Professional experience also includes traineeships and temporary part-time jobs, however sporadic or irregular. If these are not relevant to the new job and you have since gained more interesting professional experience then you can consolidate them into one period, e.g. 08/1996 - 12/2010 various activities in sales, administration, customer service, childcare.

Further Experience

Ideally, you should structure and formulate further experience in the same way as your education and professional experience. Further experience could be 

  • Voluntary work (fire service volunteer) and involvement at the University (student organization, student union, etc.)
  • Military service (giving the length of the service and military rank; officers and above can cite military service as professional experience.) 
  • Minor courses of continuing education that do not count towards your degree.

Language Skills 

List in the left hand column the languages you speak, and specify your written and spoken levels in the right hand column. Common terms of specification include mother tongue, business proficient, fluent, excellent, good, basic knowledge. It is worth consulting the CEFR scale developed by the Council of Europe describing the levels A1 to C2.

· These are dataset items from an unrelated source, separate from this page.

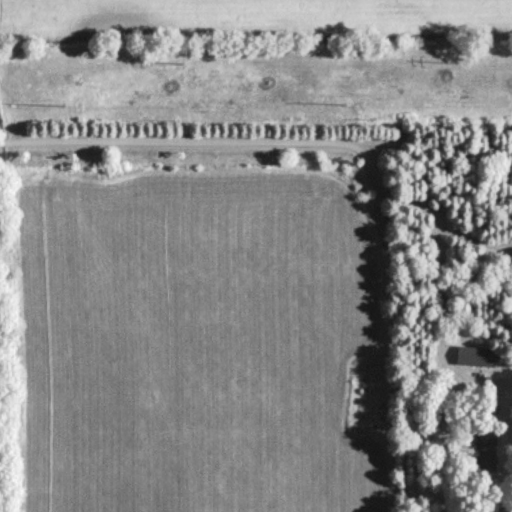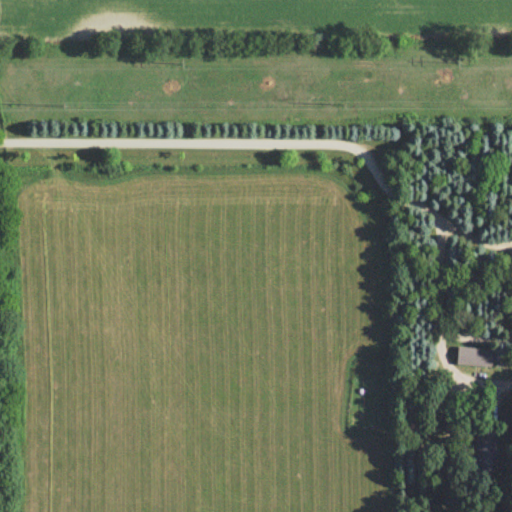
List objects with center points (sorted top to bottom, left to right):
power tower: (181, 66)
power tower: (456, 66)
power tower: (343, 107)
power tower: (62, 108)
road: (274, 140)
road: (450, 291)
building: (473, 355)
road: (483, 382)
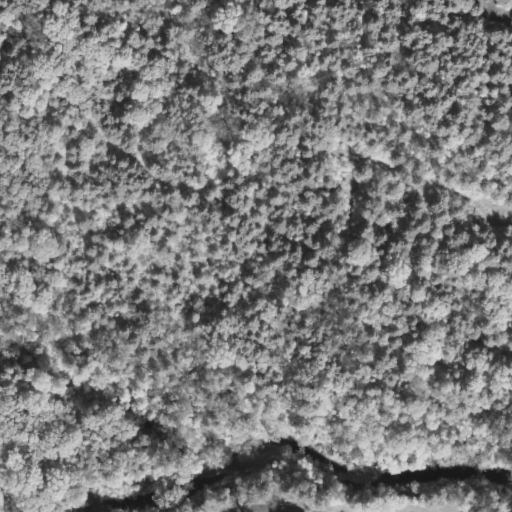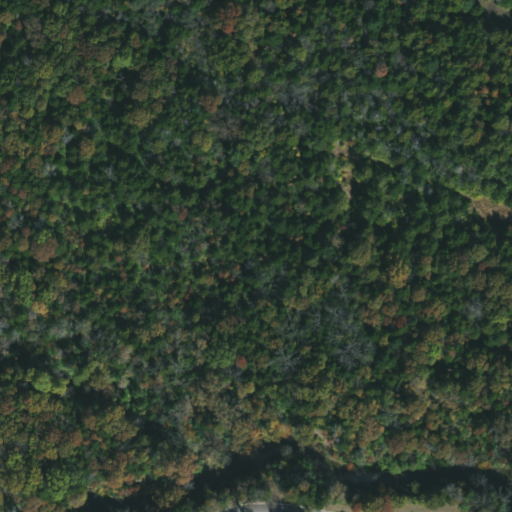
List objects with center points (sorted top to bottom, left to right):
park: (255, 253)
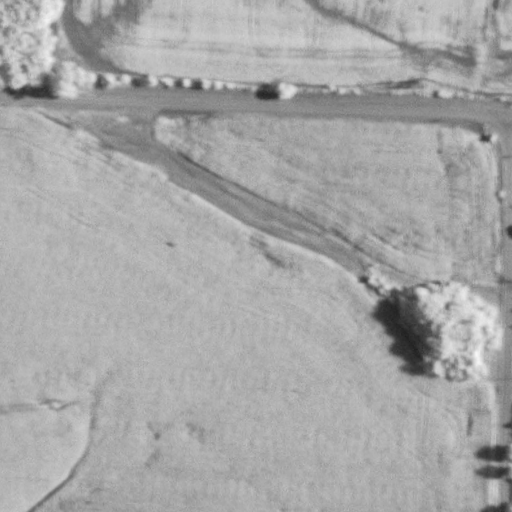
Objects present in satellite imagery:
road: (255, 109)
road: (507, 349)
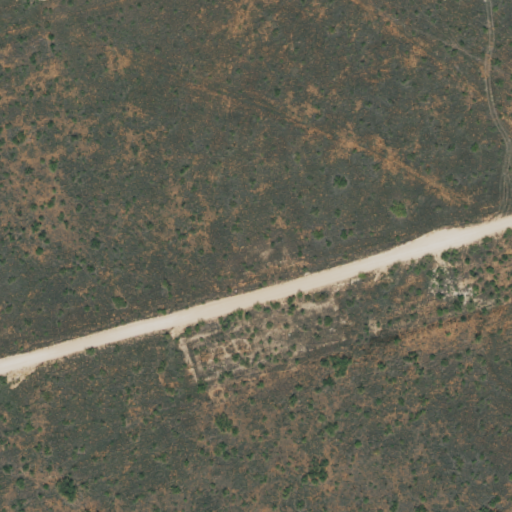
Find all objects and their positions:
road: (256, 272)
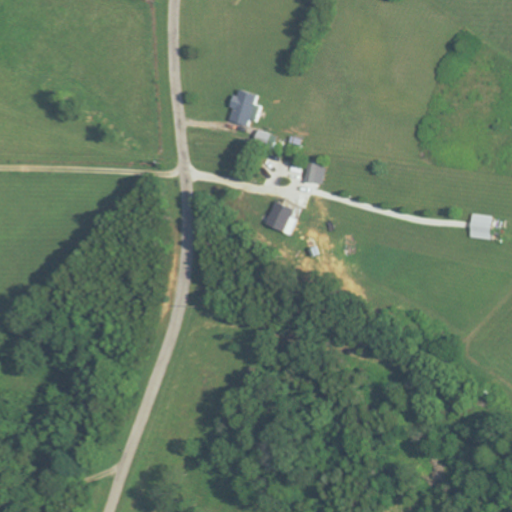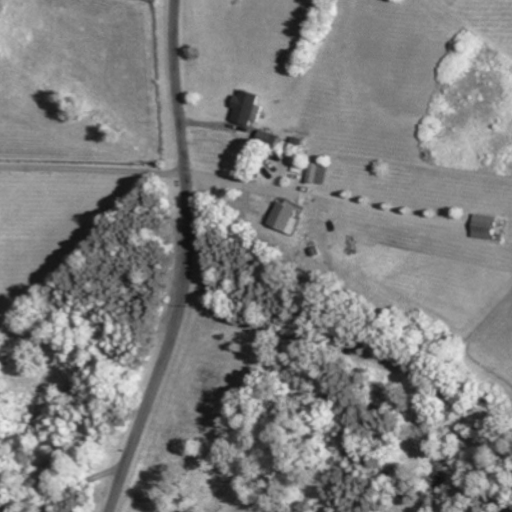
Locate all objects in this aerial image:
building: (248, 108)
building: (269, 139)
road: (93, 169)
building: (315, 172)
road: (235, 182)
building: (285, 218)
building: (486, 226)
road: (187, 261)
road: (66, 488)
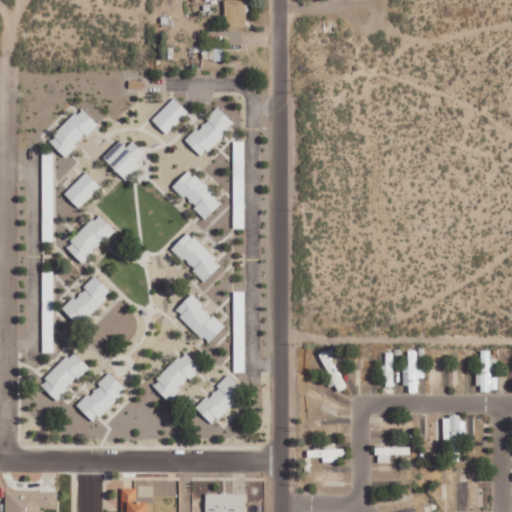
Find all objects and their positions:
building: (235, 13)
building: (213, 52)
road: (128, 84)
road: (265, 106)
building: (171, 115)
building: (74, 131)
building: (210, 131)
building: (125, 157)
building: (83, 189)
building: (198, 193)
building: (91, 237)
road: (249, 241)
building: (197, 256)
road: (279, 256)
road: (4, 271)
building: (88, 300)
building: (200, 318)
building: (239, 322)
road: (395, 335)
building: (333, 369)
building: (389, 369)
building: (413, 372)
building: (488, 372)
building: (65, 375)
building: (177, 375)
building: (102, 396)
building: (221, 399)
road: (435, 403)
building: (453, 433)
building: (328, 452)
building: (386, 453)
road: (500, 457)
road: (359, 459)
road: (139, 461)
road: (87, 486)
road: (182, 486)
building: (30, 501)
building: (133, 501)
road: (319, 501)
building: (225, 502)
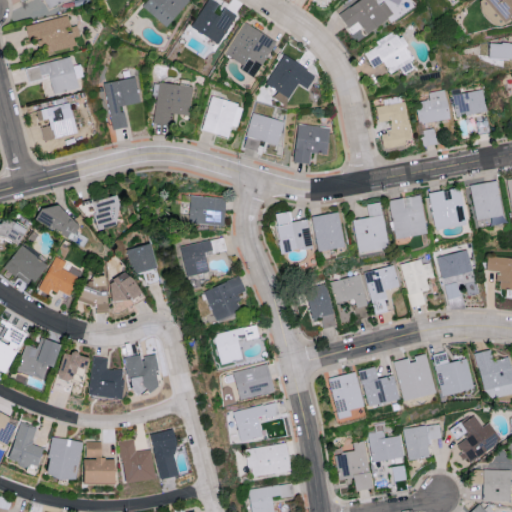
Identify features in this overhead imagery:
building: (50, 2)
building: (504, 6)
building: (163, 8)
building: (364, 14)
building: (211, 21)
building: (52, 32)
building: (249, 48)
building: (499, 50)
building: (388, 52)
building: (54, 74)
road: (343, 74)
building: (288, 76)
building: (119, 98)
building: (170, 100)
building: (469, 102)
building: (432, 107)
building: (220, 116)
building: (56, 120)
building: (393, 123)
building: (263, 128)
building: (309, 141)
road: (12, 144)
road: (254, 179)
building: (508, 192)
building: (485, 202)
building: (445, 206)
building: (206, 209)
building: (104, 212)
building: (406, 216)
building: (55, 220)
building: (369, 229)
building: (326, 230)
building: (8, 232)
building: (291, 232)
building: (197, 255)
building: (141, 257)
building: (453, 263)
building: (23, 264)
building: (501, 269)
building: (149, 275)
building: (58, 277)
building: (380, 278)
building: (415, 279)
building: (120, 287)
building: (348, 289)
building: (451, 289)
building: (92, 293)
building: (224, 297)
building: (319, 304)
building: (379, 304)
road: (503, 329)
road: (78, 333)
road: (395, 340)
building: (8, 343)
road: (288, 343)
building: (36, 358)
building: (70, 366)
building: (140, 372)
building: (493, 373)
building: (450, 374)
building: (412, 377)
building: (103, 379)
building: (252, 381)
building: (376, 386)
building: (344, 393)
road: (190, 418)
building: (250, 419)
road: (91, 421)
building: (4, 429)
building: (476, 438)
building: (419, 439)
building: (383, 445)
building: (24, 446)
building: (163, 453)
building: (61, 458)
building: (134, 462)
building: (95, 464)
building: (354, 465)
building: (494, 484)
building: (267, 496)
road: (403, 506)
building: (479, 507)
road: (104, 508)
building: (3, 509)
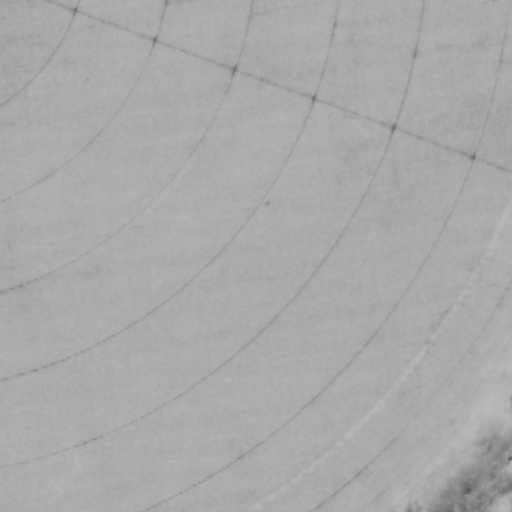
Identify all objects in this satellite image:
crop: (248, 249)
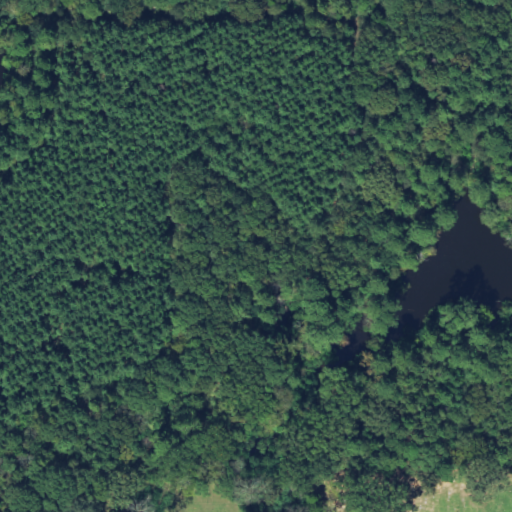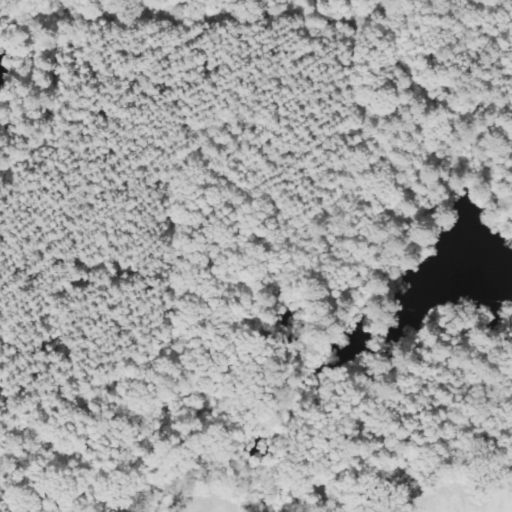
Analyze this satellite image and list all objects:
park: (406, 497)
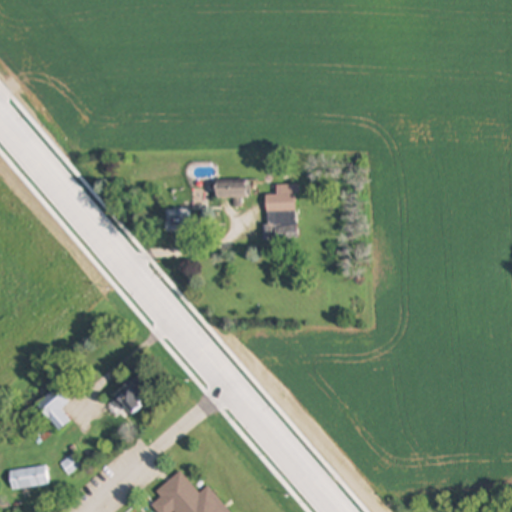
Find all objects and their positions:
building: (233, 191)
crop: (327, 202)
building: (283, 214)
building: (179, 221)
road: (189, 253)
crop: (44, 278)
road: (168, 316)
road: (125, 364)
building: (129, 401)
building: (59, 413)
road: (157, 446)
building: (72, 465)
building: (30, 479)
building: (188, 497)
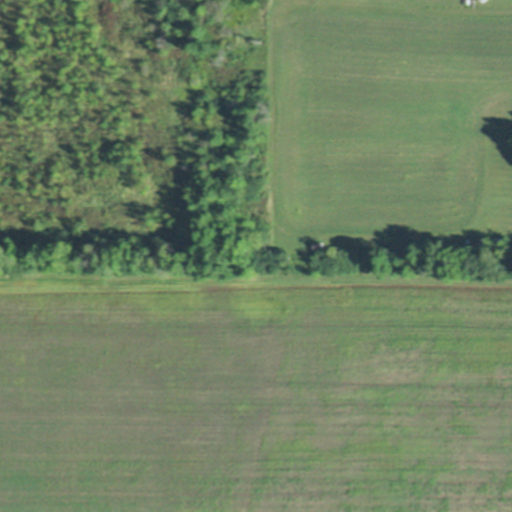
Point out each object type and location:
building: (493, 243)
building: (317, 244)
building: (492, 246)
building: (448, 249)
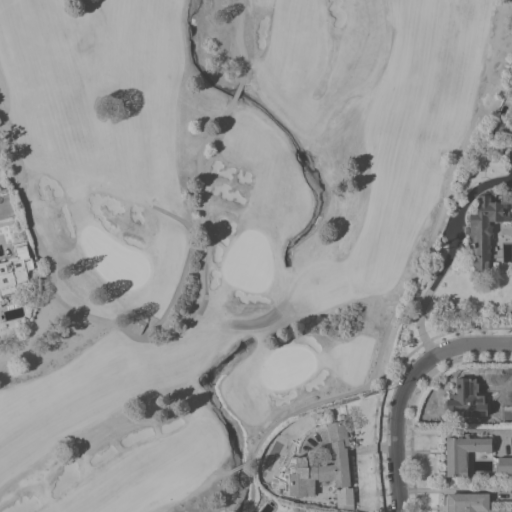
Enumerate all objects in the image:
road: (239, 41)
building: (509, 128)
building: (510, 129)
building: (509, 153)
building: (509, 156)
building: (486, 224)
park: (219, 225)
building: (484, 229)
road: (40, 245)
road: (448, 255)
road: (184, 266)
building: (14, 269)
building: (15, 269)
road: (199, 283)
building: (136, 324)
road: (379, 354)
road: (416, 373)
building: (511, 396)
building: (465, 397)
building: (466, 398)
building: (509, 413)
building: (463, 452)
building: (461, 453)
building: (504, 464)
building: (505, 465)
road: (238, 466)
building: (325, 468)
building: (327, 469)
road: (220, 475)
road: (398, 493)
building: (466, 501)
building: (466, 501)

If you have learned languages to certificate level here or abroad, state this under the particular language in the right hand column and state on the left the year or time period in which you gained the certificate or attended a language school abroad.

IT Skills

Categorize your IT skills into two columns, as for your language skills. How you fill out the columns largely depends on the scope of your IT skills and technical competencies in relation to operational, hardware, and network systems. In the column on the left, you can list terms such as data processing, graphics, audio, etc. and add details of the corresponding programs on the right. Alternatively, you can specify the individual programs in the left hand column and describe your application skills on the right with terms like “experienced user” or “basic knowledge”.

Hobbies and Interests

Sporting interests can give insight into whether you are a team player or a lone fighter, an introvert or an extrovert. As your hobbies should ideally reflect advantageous aspects of your character that relate to the job, only mention hobbies that you can say something meaningful about. Be careful not to generalize but give precise information. Again, we recommend two columns : On the left, enter general terms like sport, travel, reading, etc. and on the right give details, for example by naming the individual sports, any awards you have won, or information on long-term club activities. Hobbies like reading should not be substantiated with book titles but with information on your favorite genre or your preferred authors, for example.

References

There is an unwritten law that says that references should not be listed on a resume if this is not explicitly mentioned in the job ad. However, you can show that you have references with the following sentence: “References will be made available upon request.” In the event that references are requested, see the section on references under Enclosures.

List of Publications

If you have already published works and this is relevant to the position, you can list your works or excerpts from them. This applies to jobs for academics and scientists but also to jobs that require experience in editing, using various communication channels, or communications geared to a specific target group.

Tips

  • Now it’s time to reverse roles: Think about who will look at your portfolio and what that person will want to see. Ultimately, the bait is for the fish and not for the angler.
  • Adapt your resume according to each position advertised.
  • Keep your phrasing short and precise, and design the document to ensure that future employers and HR staff can acquire a picture of you within seconds.
  • Draw up a strategy to deal with questions regarding gaps in your resume at the interview. Also include partially concluded study programs in your resume, since you gained competencies in those subjects too.